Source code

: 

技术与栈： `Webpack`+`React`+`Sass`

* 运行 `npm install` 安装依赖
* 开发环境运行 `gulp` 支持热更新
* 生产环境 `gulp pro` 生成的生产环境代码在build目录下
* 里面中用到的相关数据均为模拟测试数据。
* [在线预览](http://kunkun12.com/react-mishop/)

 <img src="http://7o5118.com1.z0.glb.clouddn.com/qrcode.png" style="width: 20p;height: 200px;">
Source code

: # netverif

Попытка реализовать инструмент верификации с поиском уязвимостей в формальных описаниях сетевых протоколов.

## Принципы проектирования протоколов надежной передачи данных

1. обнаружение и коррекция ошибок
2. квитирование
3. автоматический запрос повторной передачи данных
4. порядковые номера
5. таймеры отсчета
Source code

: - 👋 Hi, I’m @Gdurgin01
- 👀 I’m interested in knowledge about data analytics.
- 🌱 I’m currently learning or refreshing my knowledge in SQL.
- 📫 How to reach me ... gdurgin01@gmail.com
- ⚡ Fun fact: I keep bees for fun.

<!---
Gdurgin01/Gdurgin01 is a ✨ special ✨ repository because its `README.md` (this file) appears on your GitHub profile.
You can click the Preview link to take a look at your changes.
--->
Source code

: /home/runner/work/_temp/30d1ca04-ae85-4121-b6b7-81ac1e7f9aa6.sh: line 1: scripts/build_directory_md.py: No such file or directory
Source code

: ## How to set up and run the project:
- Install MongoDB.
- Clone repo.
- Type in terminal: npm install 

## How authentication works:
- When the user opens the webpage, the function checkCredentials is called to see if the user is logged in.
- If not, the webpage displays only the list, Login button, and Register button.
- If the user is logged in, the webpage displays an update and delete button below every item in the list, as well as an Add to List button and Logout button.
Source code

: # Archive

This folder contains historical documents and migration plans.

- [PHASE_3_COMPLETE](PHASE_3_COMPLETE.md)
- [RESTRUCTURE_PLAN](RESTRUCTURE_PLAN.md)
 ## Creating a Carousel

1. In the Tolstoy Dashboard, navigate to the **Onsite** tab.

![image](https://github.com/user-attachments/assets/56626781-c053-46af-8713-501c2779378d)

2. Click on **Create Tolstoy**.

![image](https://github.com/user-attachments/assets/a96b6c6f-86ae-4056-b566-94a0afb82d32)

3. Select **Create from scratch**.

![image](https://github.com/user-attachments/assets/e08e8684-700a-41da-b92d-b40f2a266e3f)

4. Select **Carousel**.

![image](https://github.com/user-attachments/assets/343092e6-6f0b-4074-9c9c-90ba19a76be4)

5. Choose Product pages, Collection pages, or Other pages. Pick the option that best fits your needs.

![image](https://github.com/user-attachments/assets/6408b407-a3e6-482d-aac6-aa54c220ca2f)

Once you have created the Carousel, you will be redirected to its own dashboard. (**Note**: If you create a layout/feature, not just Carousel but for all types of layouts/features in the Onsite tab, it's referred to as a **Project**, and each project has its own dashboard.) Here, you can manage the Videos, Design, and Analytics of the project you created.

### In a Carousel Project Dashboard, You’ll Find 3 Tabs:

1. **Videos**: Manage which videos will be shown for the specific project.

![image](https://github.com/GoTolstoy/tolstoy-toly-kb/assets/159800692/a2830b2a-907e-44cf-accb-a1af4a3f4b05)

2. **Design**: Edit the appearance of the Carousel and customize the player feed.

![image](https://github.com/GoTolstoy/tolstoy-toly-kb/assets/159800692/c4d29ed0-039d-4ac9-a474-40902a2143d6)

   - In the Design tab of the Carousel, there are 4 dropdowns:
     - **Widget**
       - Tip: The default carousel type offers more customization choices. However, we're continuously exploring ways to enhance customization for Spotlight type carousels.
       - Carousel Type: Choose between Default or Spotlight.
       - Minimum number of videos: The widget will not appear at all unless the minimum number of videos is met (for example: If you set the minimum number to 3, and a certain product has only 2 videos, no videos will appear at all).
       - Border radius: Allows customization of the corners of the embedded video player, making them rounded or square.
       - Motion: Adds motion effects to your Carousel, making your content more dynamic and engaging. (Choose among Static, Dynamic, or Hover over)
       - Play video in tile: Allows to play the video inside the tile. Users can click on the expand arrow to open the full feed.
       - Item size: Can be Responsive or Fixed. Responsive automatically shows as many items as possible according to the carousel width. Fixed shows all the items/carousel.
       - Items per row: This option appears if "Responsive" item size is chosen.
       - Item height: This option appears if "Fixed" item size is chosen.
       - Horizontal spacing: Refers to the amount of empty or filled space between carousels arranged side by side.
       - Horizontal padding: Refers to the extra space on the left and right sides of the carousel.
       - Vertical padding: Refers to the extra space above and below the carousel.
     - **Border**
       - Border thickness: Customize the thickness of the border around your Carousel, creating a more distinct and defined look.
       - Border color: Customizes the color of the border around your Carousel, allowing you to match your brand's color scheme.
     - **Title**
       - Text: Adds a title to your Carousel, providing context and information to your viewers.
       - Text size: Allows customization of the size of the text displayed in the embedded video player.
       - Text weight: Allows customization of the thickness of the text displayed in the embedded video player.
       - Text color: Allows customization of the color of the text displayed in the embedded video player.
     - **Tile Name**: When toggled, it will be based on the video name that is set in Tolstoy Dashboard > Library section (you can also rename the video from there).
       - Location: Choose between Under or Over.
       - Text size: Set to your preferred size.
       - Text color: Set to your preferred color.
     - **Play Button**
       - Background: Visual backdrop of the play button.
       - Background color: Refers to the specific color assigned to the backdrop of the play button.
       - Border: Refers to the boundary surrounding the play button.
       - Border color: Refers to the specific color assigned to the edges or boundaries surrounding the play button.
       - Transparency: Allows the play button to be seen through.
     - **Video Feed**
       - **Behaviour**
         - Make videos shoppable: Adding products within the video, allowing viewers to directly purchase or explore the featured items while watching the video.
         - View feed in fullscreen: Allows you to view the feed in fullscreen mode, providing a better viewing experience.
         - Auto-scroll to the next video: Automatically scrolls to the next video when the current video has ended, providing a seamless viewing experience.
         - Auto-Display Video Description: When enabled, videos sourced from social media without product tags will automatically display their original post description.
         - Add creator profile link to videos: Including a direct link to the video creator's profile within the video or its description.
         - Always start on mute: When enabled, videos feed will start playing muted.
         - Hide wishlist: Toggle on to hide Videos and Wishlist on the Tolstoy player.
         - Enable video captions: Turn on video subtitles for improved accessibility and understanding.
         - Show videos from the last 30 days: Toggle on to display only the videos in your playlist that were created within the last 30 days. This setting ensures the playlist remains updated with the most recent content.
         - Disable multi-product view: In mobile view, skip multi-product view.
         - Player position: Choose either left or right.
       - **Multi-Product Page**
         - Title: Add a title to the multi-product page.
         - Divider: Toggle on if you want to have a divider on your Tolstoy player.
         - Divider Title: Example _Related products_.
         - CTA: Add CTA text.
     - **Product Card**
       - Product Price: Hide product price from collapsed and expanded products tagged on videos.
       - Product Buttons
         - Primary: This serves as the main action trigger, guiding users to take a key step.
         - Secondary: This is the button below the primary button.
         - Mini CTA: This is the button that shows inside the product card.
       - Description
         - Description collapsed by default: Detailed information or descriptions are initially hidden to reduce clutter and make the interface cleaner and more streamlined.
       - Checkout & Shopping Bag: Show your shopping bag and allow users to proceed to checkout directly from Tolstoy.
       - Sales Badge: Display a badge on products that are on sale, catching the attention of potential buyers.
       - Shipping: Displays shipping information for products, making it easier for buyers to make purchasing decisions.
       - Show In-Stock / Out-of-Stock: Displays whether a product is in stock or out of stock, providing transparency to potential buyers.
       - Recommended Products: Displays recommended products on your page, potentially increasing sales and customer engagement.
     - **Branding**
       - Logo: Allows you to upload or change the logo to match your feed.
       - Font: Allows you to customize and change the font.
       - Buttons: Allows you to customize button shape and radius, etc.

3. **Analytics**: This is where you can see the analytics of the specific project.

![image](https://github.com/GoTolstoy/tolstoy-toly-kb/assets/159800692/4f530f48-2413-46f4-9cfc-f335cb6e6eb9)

-- -- --

In the listing above, find the line with "- Player position: Choose" and the line with "- Divider Title: Example"; set down exactly those two lines and every line between them, nothing more.

         - Player position: Choose either left or right.
       - **Multi-Product Page**
         - Title: Add a title to the multi-product page.
         - Divider: Toggle on if you want to have a divider on your Tolstoy player.
         - Divider Title: Example _Related products_.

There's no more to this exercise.